The next evening we took that walk along the river and found The Orient bar, where I sipped cocktails and watched the spectacle of the Dragon Bridge as it breathed fire and steam at 9pm. Mr LW, meanwhile, was enjoying a compromise on our “no football on holiday” ban and happily facing the other way watching Chelsea win the Champions League. Win:Win.

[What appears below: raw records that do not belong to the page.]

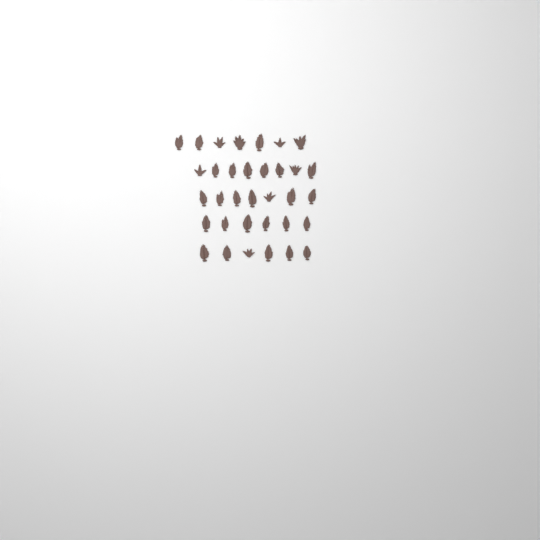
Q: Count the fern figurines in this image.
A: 34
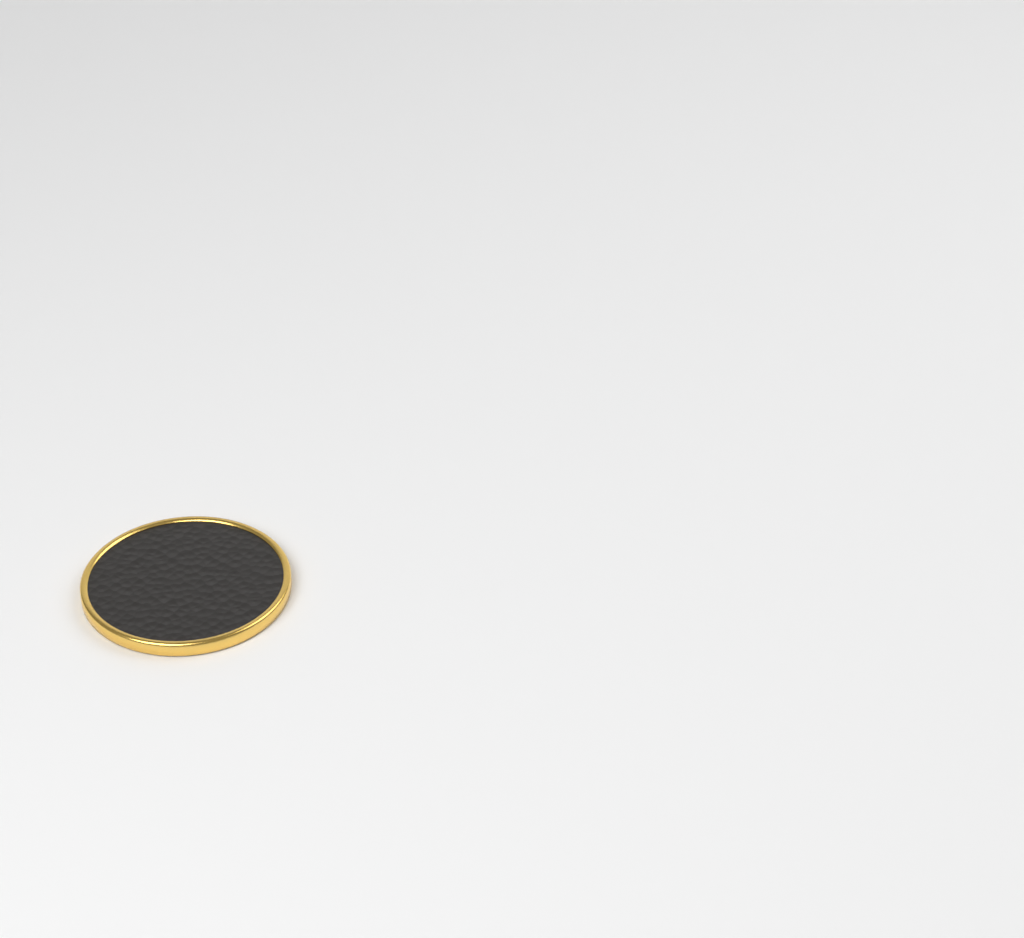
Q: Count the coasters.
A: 1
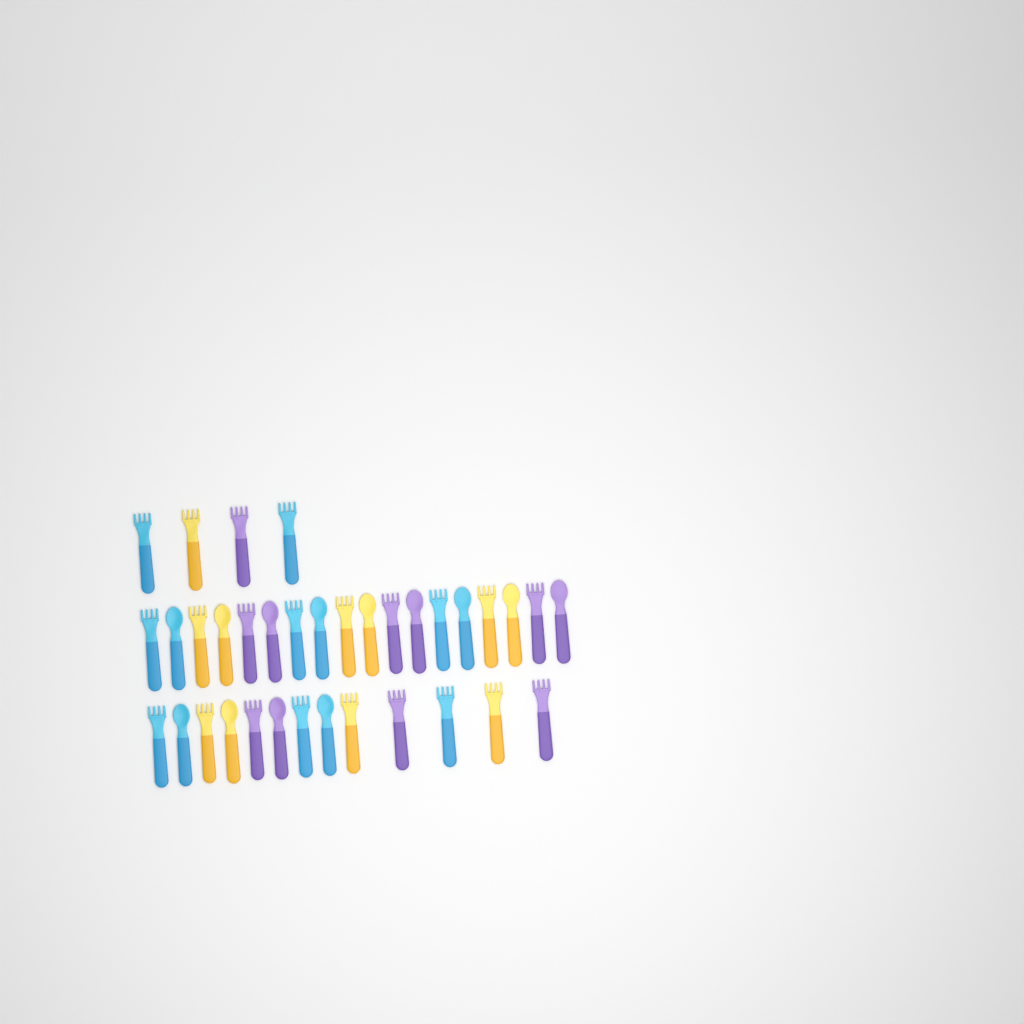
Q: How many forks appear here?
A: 22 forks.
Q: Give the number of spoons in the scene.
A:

I would love to spend more time in Da Nang if we ever go back to Vietnam (which I’m sure we will!); it seems incredibly metropolitan and I bet there are some real gems hidden in the shadows of the high rises. We ate at Quan Com Hue Ngon bbq restuarant on our second evening and , boy, was that a find! (The link to TripAdvisor listing is here, because their actual website doesn’t seem to be valid). The owner was wonderfully attentive and talked us through the whole menu before suggesting his favourites. He seemed impressed that I wanted to try the local delicacy- jellyfish salad- while Mr LW started with banana flower salad. To follow, we chose one beef and one pork plate and a white hot grill was promptly carried to our table for us to cook our own slivers of meat on. The experience was surpassed only by the delicious flavours. FYI: jellyfish has a similar texture to cucumbers! I was relieved when we had finished cooking though and the BBQ was removed, sitting next to a coal fire in 30+ degree heat is akin to how I imagine it feels to smelt iron. We were the only westerners in this restaurant, so I think we got the real deal. We paid around £10 for our meaty feast, and were warmly encouraged to come back again. I think the owner really meant it and, you know what? If I went back to Da Nang that would be my first stop.